- Texto de leitura -
------------
19 de junho de 2013

Antes da Meia-Noite

Before Midnight, EUA, 2013. Direção: Richard Linklater. Roteiro: Richard Linklater, Julie Delpy e Ethan Hawke. Elenco: Julie Delpy, Ethan Hawke, Seamus Davey-Fitzpatrick, Jennifer Prior, Charlotte Prior, Xenia Kalogeropoulou, Walter Lassally, Ariane Labed, Yiannis Papadopoulos, Athina Rachel Tsangari e Panos Koronis. Duração: 109 min.

Eu tinha seis anos quando Antes do Amanhecer chegava aos cinemas americanos e isso, obviamente, não é exclusivo. De certa forma, muitos de minha geração podem dizer que cresceram acompanhando o relacionamento de Jesse e Celene, que, depois do amanhecer e do pôr-do-sol, chega à meia-noite 18 anos depois. E é assim que a trilogia de Linklater significa para muitos de seus espectadores: algo tão íntimo que já ultrapassou a barreira cinematográfica. Nesse terceiro capítulo, diretor e roteiristas não se esquecem de utilizar os mesmos artifícios que os consagraram há muitos anos e retomam a história de forma quase mágica e, não deixando de ser, dramática.
------------
- Conjunto de registros -

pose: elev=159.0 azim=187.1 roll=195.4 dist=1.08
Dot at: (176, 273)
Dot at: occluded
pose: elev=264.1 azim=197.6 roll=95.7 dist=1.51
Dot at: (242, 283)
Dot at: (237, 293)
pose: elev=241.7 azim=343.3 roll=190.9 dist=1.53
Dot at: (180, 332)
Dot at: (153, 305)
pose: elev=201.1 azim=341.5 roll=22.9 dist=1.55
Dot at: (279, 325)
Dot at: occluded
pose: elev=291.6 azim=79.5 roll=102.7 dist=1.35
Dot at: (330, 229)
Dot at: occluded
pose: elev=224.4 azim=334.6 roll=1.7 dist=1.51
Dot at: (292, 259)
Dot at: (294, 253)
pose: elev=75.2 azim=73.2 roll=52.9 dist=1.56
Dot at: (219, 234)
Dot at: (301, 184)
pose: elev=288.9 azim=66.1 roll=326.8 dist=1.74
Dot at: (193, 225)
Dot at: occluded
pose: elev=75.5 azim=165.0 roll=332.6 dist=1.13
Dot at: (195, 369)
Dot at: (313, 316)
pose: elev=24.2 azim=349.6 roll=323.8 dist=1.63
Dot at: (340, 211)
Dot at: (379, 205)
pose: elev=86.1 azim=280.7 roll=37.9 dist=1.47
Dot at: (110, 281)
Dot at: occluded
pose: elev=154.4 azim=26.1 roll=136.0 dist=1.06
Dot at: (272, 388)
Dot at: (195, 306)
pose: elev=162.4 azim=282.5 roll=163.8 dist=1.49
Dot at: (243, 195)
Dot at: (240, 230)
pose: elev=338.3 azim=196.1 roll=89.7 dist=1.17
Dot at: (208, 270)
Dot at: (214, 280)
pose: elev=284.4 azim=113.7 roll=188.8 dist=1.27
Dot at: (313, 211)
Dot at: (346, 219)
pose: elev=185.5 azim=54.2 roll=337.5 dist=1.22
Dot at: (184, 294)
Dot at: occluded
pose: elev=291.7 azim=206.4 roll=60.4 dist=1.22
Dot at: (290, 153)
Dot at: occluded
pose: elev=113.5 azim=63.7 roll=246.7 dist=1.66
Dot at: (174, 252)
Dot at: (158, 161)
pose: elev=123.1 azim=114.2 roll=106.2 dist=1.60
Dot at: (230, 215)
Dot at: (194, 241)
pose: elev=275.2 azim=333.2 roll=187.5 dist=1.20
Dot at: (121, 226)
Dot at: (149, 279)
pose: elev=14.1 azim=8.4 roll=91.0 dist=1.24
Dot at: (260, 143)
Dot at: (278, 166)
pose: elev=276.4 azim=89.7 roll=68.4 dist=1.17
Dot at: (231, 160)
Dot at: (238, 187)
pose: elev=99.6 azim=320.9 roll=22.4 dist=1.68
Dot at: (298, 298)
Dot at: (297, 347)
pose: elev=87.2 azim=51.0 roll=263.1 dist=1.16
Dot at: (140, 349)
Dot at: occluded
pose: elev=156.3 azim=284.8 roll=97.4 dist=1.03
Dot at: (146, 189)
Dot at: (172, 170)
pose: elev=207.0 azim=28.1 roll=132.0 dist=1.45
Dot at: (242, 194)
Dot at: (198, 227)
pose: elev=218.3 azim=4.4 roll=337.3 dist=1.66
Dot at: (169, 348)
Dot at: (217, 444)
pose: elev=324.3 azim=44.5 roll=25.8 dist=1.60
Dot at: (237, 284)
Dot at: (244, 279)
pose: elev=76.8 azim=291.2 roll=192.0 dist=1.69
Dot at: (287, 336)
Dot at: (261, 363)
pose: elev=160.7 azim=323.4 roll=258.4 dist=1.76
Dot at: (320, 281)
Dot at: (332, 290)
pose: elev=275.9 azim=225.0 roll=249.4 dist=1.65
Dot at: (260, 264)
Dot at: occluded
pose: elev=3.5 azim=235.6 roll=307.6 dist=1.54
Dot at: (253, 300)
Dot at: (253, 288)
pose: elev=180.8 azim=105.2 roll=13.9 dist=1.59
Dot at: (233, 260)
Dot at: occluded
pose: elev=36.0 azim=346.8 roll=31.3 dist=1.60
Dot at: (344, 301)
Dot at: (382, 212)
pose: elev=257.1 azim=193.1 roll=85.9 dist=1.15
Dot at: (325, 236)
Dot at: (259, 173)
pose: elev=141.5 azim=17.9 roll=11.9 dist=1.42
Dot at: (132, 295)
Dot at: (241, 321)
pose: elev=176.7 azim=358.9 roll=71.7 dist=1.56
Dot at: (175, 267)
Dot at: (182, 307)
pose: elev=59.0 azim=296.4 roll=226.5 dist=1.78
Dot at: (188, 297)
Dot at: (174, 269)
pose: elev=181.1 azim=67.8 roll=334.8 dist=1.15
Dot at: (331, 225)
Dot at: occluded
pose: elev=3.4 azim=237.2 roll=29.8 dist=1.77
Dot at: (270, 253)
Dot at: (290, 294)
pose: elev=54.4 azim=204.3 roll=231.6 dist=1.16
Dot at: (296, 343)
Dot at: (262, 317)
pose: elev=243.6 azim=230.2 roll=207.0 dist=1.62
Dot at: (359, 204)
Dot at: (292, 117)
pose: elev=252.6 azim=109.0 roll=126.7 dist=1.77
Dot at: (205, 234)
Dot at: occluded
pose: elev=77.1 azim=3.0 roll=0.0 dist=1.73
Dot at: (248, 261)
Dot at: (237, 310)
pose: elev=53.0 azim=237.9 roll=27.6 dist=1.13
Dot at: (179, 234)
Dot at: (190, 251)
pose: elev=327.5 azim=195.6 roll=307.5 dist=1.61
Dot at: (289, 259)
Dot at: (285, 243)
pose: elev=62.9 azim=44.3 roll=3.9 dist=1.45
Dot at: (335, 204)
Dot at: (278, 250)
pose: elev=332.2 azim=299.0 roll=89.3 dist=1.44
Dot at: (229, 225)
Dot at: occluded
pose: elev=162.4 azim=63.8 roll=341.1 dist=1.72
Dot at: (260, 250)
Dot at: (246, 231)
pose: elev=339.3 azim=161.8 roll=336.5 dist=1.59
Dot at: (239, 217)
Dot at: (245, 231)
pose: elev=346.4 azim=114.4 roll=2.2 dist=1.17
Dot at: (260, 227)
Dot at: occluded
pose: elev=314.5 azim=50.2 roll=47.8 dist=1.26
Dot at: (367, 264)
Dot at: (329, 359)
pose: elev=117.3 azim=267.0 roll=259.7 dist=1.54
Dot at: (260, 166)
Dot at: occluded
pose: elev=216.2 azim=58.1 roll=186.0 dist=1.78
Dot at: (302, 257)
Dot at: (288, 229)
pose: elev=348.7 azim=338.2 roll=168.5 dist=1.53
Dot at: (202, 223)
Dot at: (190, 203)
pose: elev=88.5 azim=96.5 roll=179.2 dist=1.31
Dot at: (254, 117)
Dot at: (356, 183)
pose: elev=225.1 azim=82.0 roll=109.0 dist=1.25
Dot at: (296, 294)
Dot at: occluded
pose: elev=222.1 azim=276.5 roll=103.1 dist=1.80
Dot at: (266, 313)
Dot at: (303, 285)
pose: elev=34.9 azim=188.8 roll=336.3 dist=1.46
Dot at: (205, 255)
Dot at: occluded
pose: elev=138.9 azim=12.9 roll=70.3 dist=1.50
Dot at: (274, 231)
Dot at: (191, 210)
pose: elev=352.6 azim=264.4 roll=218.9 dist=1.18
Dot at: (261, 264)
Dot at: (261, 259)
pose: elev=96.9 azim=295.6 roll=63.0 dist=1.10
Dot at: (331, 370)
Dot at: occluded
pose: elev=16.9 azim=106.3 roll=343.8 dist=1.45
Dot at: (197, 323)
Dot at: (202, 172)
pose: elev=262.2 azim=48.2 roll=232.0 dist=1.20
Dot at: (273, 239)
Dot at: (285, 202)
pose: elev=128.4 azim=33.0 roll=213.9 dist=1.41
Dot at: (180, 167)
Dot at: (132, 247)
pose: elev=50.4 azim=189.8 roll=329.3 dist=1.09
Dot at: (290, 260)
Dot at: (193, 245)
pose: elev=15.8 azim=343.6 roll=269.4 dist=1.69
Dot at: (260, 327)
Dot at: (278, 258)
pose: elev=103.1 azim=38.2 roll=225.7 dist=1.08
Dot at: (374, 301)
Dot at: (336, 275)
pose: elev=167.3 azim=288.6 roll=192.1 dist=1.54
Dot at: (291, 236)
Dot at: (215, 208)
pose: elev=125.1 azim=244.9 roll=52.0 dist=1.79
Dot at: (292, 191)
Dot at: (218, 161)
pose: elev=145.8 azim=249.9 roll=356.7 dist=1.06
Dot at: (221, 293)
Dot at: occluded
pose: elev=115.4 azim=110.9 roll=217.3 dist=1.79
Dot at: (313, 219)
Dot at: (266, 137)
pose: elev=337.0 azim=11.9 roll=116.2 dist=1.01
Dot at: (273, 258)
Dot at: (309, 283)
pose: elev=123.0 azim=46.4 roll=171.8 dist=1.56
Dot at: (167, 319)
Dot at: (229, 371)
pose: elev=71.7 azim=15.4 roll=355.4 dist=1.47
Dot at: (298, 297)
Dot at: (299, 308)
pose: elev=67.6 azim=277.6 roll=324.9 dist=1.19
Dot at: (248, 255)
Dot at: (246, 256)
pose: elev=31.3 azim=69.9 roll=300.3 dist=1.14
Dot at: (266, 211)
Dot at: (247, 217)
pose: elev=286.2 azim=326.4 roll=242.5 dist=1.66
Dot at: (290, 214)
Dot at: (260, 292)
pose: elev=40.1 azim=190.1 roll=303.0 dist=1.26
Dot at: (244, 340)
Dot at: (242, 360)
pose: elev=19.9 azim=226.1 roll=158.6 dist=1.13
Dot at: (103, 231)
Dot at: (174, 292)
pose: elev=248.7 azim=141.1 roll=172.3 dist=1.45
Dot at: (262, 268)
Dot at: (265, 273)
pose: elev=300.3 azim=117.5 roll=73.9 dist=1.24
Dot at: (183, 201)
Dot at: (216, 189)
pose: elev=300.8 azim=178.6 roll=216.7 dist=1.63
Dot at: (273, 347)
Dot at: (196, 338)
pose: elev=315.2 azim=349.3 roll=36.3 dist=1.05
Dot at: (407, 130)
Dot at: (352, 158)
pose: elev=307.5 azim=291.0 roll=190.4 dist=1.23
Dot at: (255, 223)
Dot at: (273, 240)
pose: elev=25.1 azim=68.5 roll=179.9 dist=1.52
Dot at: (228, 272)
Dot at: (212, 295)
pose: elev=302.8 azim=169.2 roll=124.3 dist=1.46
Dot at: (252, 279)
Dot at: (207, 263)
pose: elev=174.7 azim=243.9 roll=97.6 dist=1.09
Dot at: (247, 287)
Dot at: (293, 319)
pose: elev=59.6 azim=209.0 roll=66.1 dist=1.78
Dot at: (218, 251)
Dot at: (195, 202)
------------
- Instrução dada 1 -
Reproduza o trecho da crítica de Antes da Meia-Noite de "Before Midnight, EUA, 2013." a "Duração: 109 min.".
- Instrução dada 2 -
Segundo a crítica de Antes da Meia-Noite, qual é a duração do filme?
- Instrução dada 3 -
Diga se cada afirmação concorda com a crítica de Antes da Meia-Noite: (a) o roteiro foi escrito apenas por Richard Linklater; (b) a história do casal chega à meia-noite 18 anos depois; (c) o filme é uma produção dos EUA de 2013.
Os registros não têm nenhum papel nesta atividade.

- Resposta completa 1 -
Before Midnight, EUA, 2013. Direção: Richard Linklater. Roteiro: Richard Linklater, Julie Delpy e Ethan Hawke. Elenco: Julie Delpy, Ethan Hawke, Seamus Davey-Fitzpatrick, Jennifer Prior, Charlotte Prior, Xenia Kalogeropoulou, Walter Lassally, Ariane Labed, Yiannis Papadopoulos, Athina Rachel Tsangari e Panos Koronis. Duração: 109 min.

- Resposta completa 2 -
109 minutos.

- Resposta completa 3 -
(a) Não: "Roteiro: Richard Linklater, Julie Delpy e Ethan Hawke."
(b) Sim: "chega à meia-noite 18 anos depois"
(c) Sim: "Before Midnight, EUA, 2013."